The average cost for the cruise—fuel, dockage fees, repairs, food, insurance—is $45,000, but boaters can save money by anchoring offshore and preparing their own meals onboard, says Janice Kromer, 59, executive director of the America’s Great Loop Cruisers’ Association.

Sightseeing expedition
Some Great Loop cruisers sell their homes and belongings before they start their journey, while others complete the route in sections over a period of years. Common to all is a sense of adventure and a longing to see more of America.

“The best part is the scenery that you don’t get from a car,” says Gracie Hatten, 61, a pharmacist from Lakeway, Texas (pop. 8,002), who with her husband, David, 71, a retired Air Force fighter pilot, embarked on their sightseeing expedition in February aboard the Carry Forward.

From the boat deck, Gracie photographs lighthouses, beachfront mansions and shorelines forested with trees draped in Spanish moss. Armed with binoculars and a field guide to birds, she and David identify a parade of seabirds along the way.

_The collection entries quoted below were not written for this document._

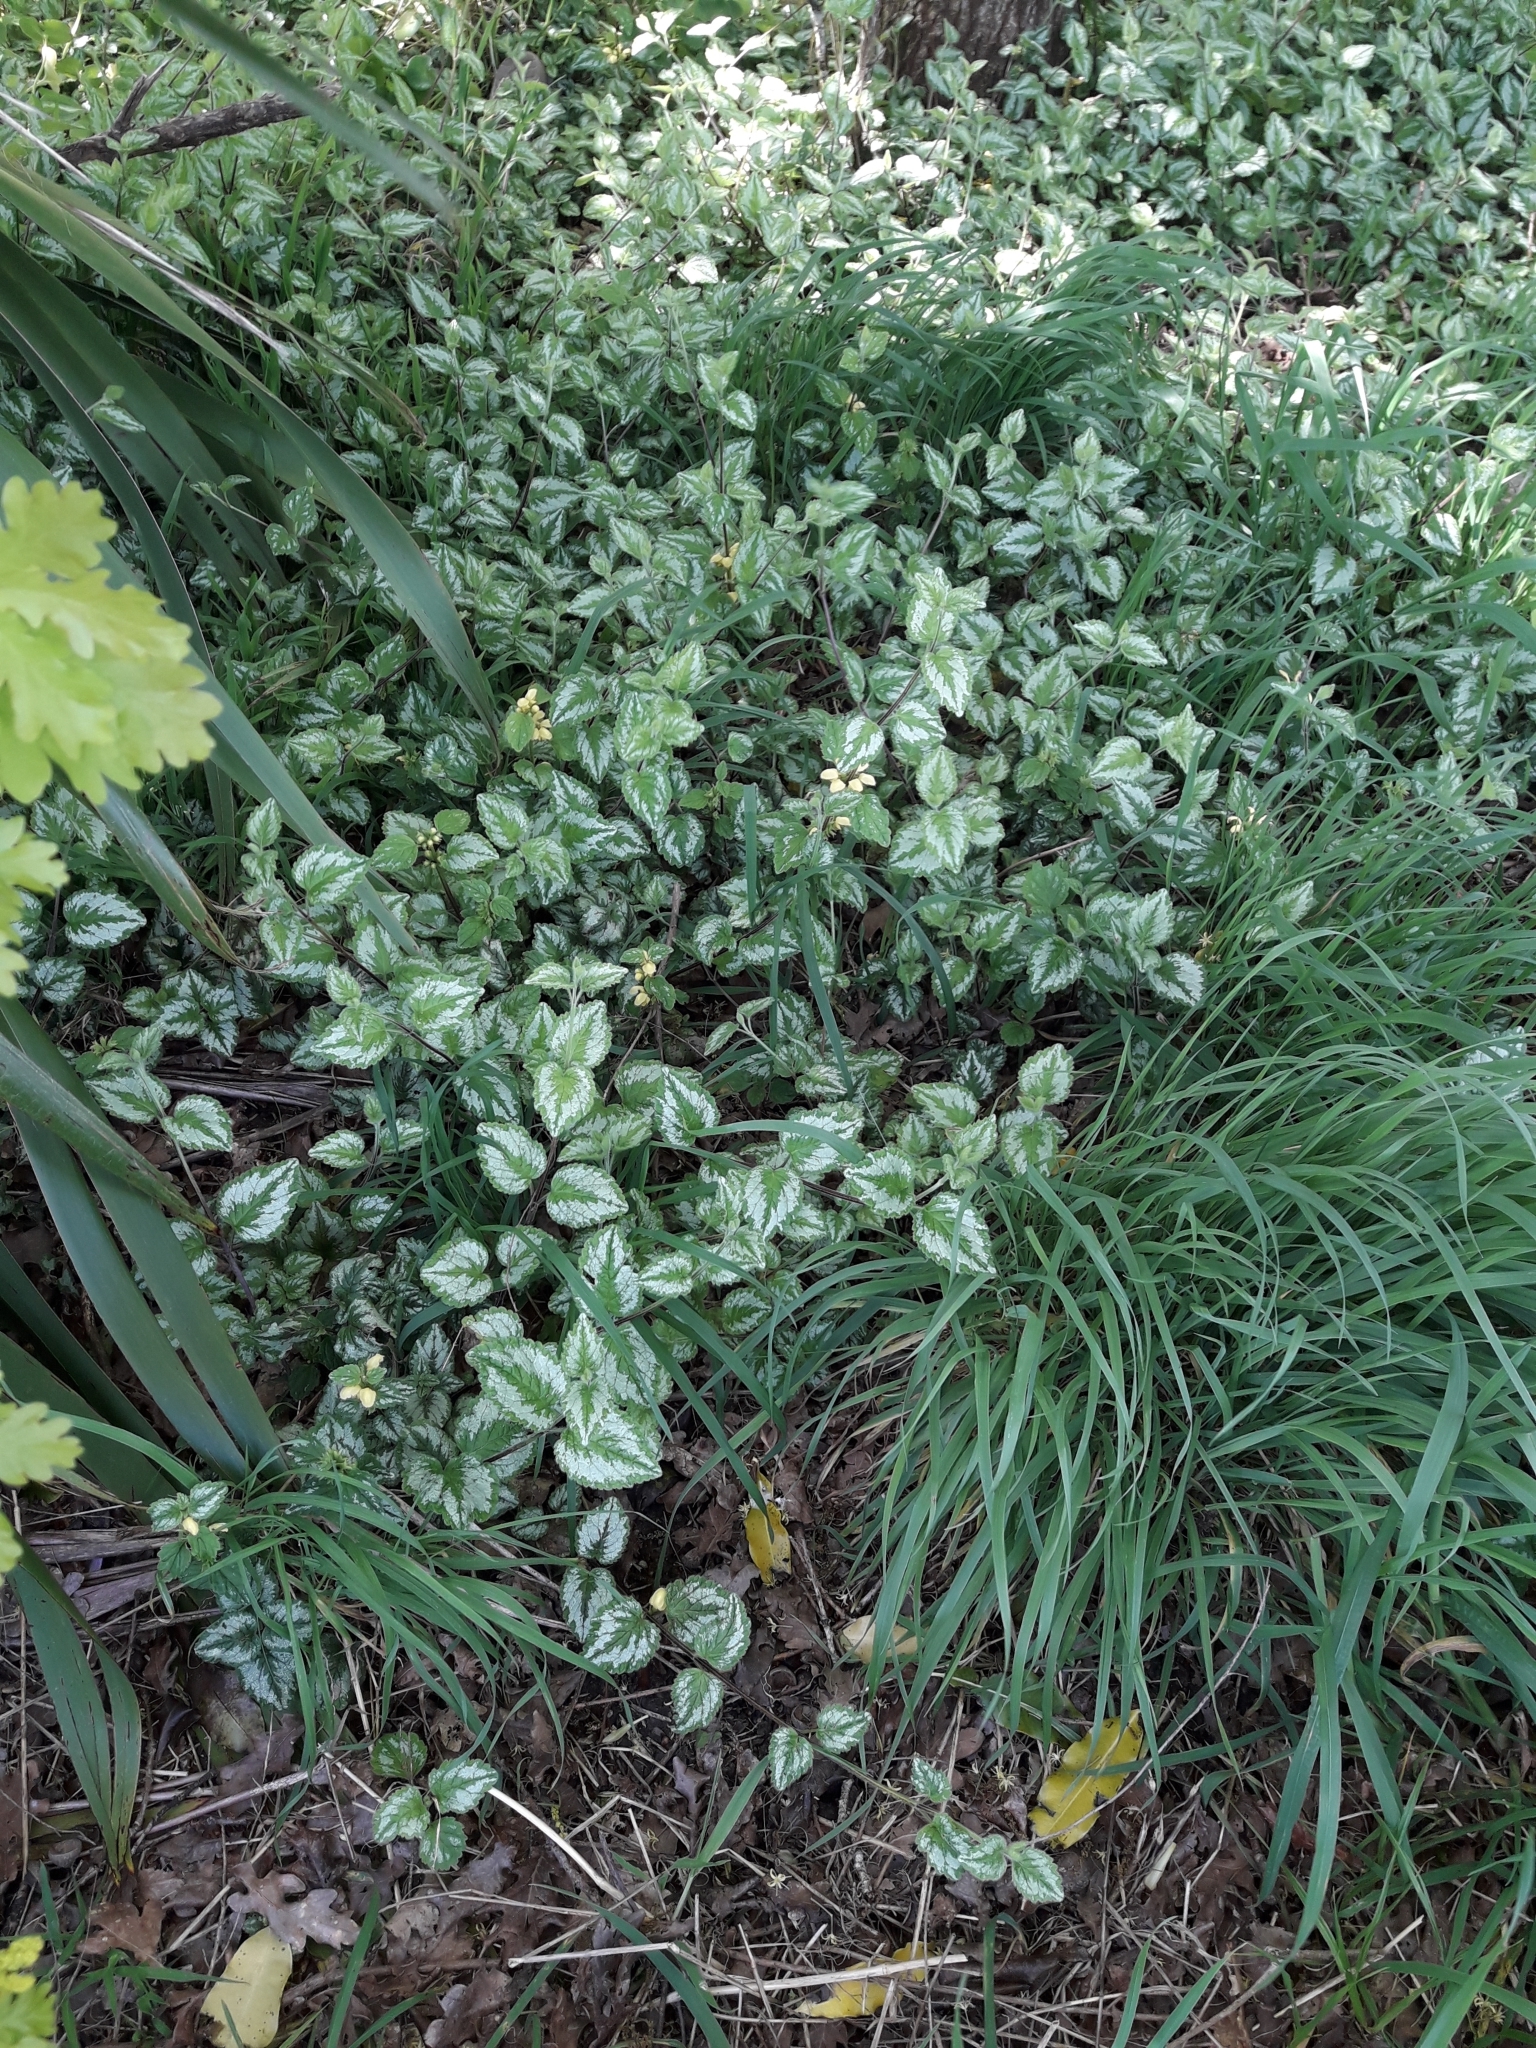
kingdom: Plantae
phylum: Tracheophyta
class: Magnoliopsida
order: Lamiales
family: Lamiaceae
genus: Lamium
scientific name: Lamium galeobdolon
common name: Yellow archangel
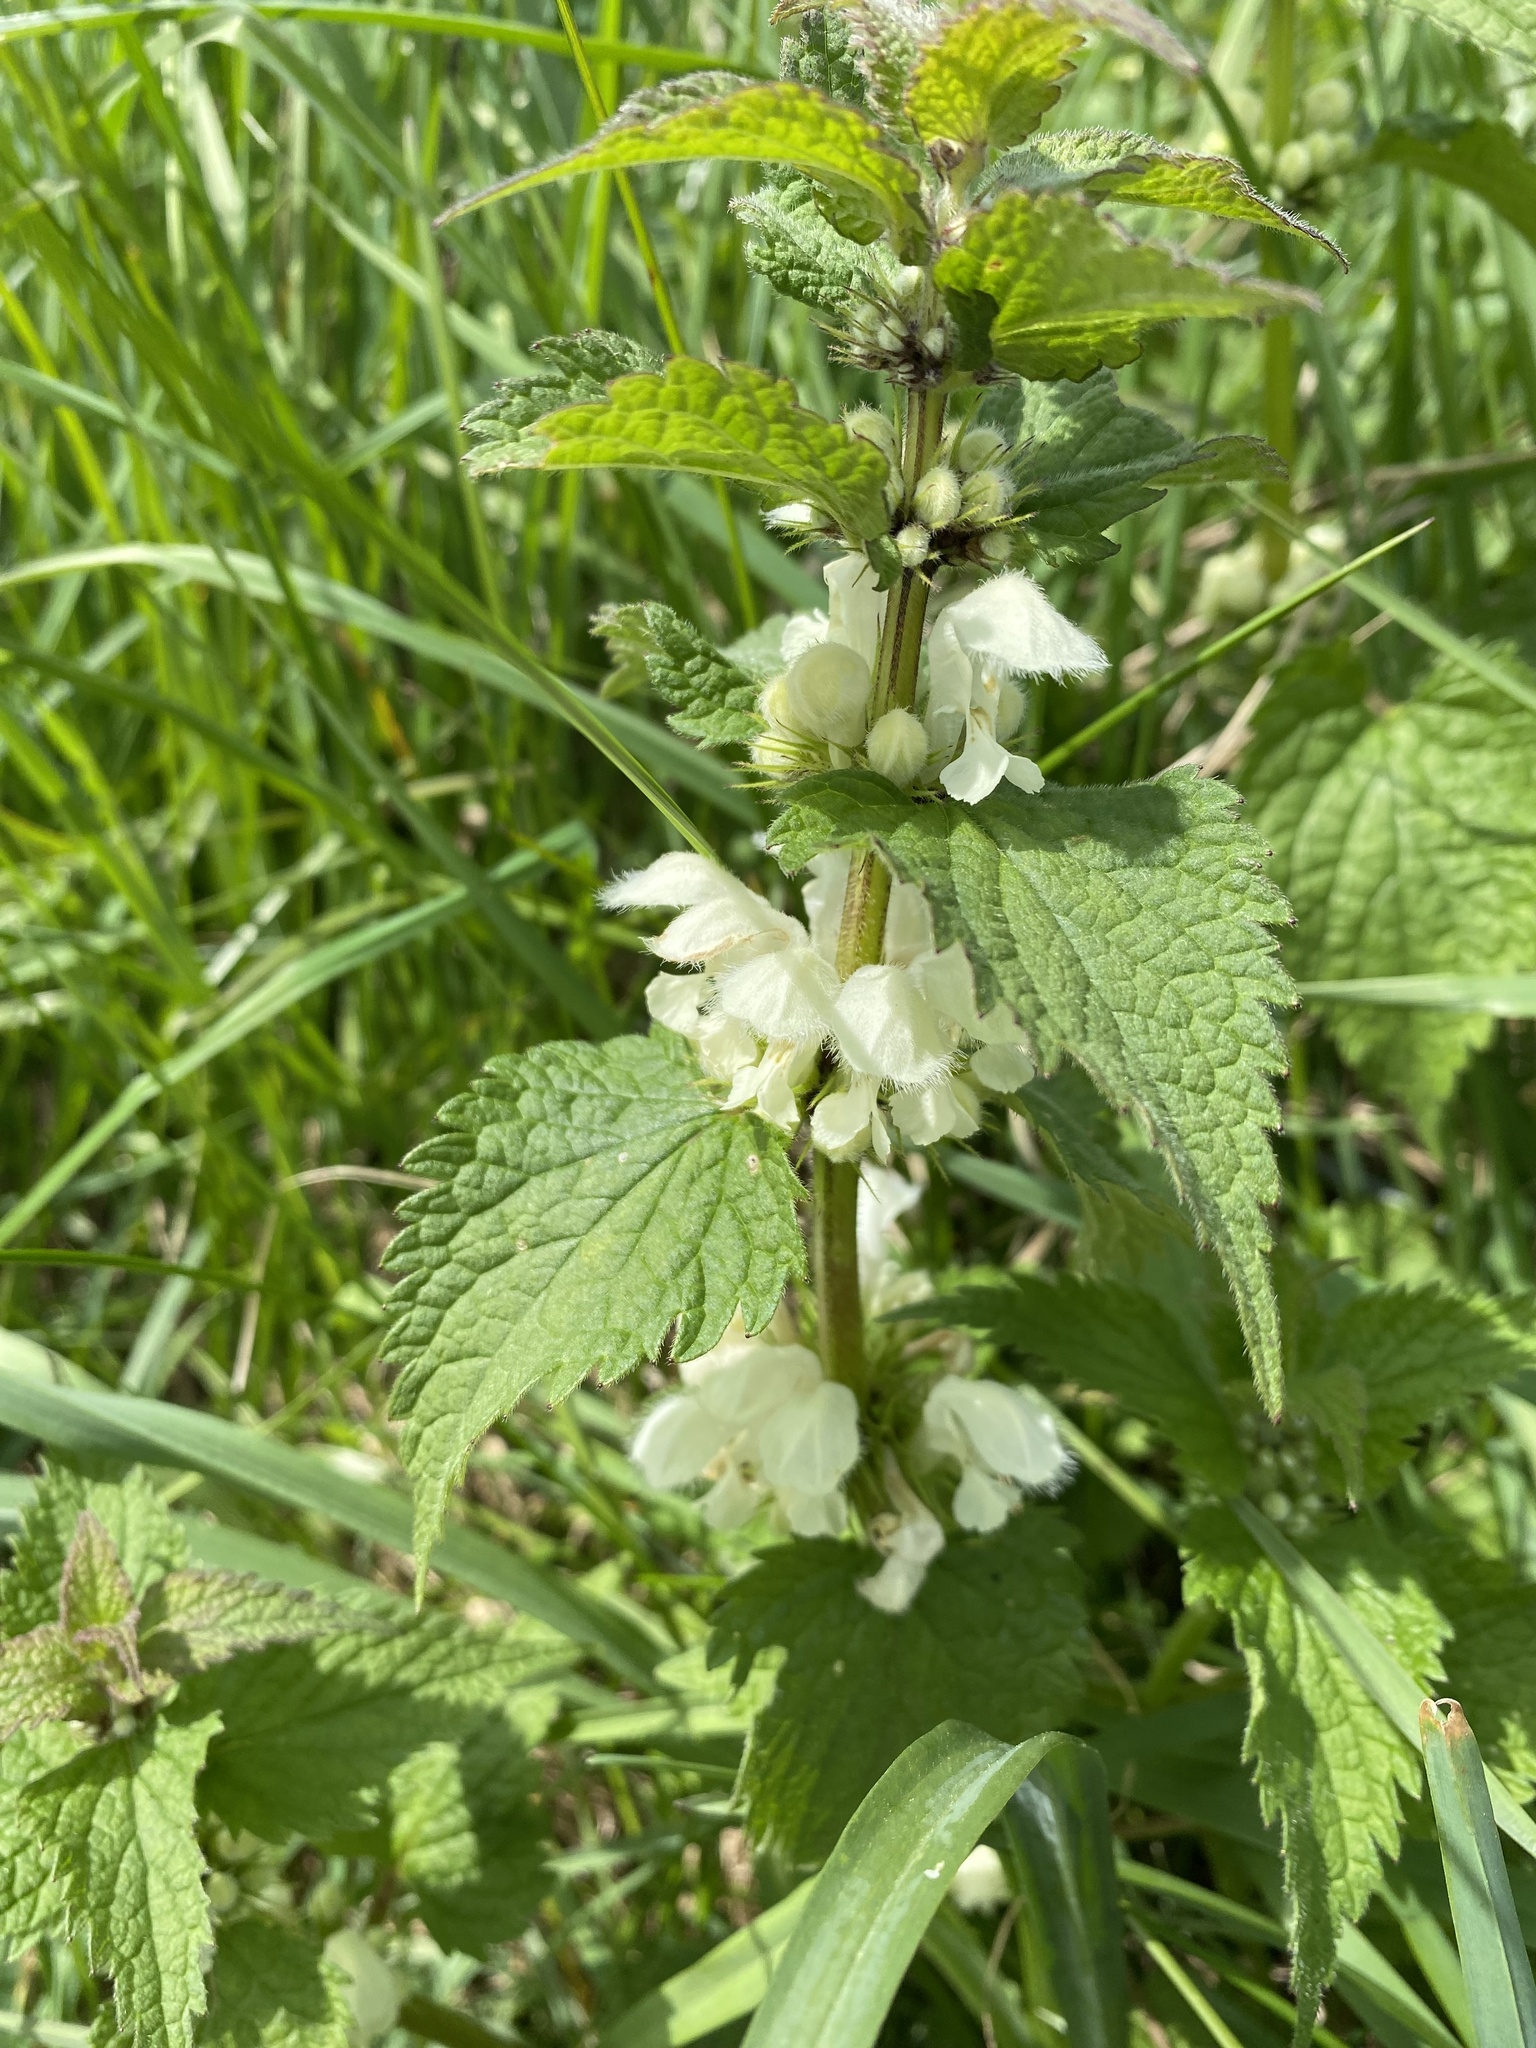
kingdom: Plantae
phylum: Tracheophyta
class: Magnoliopsida
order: Lamiales
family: Lamiaceae
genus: Lamium
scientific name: Lamium album
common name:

The Hattens also spend some time on routine chores, such as hosing off the boat’s muddy anchor, filling the fuel tanks and tending a miniature herb garden. “I do a lot of cooking and you’ve got to have fresh basil for Italian cooking,” Gracie says.

In the evenings, David charts their course for the next day, though he isn’t in any rush to return home. “If I had my choice, I’d just keep going,” he says.

That sentiment is shared by many of the cruisers on the Great Loop.

“It’s not a race,” says Steve Kromer. “It’s a take-your-time-and-smell-the-roses trip.”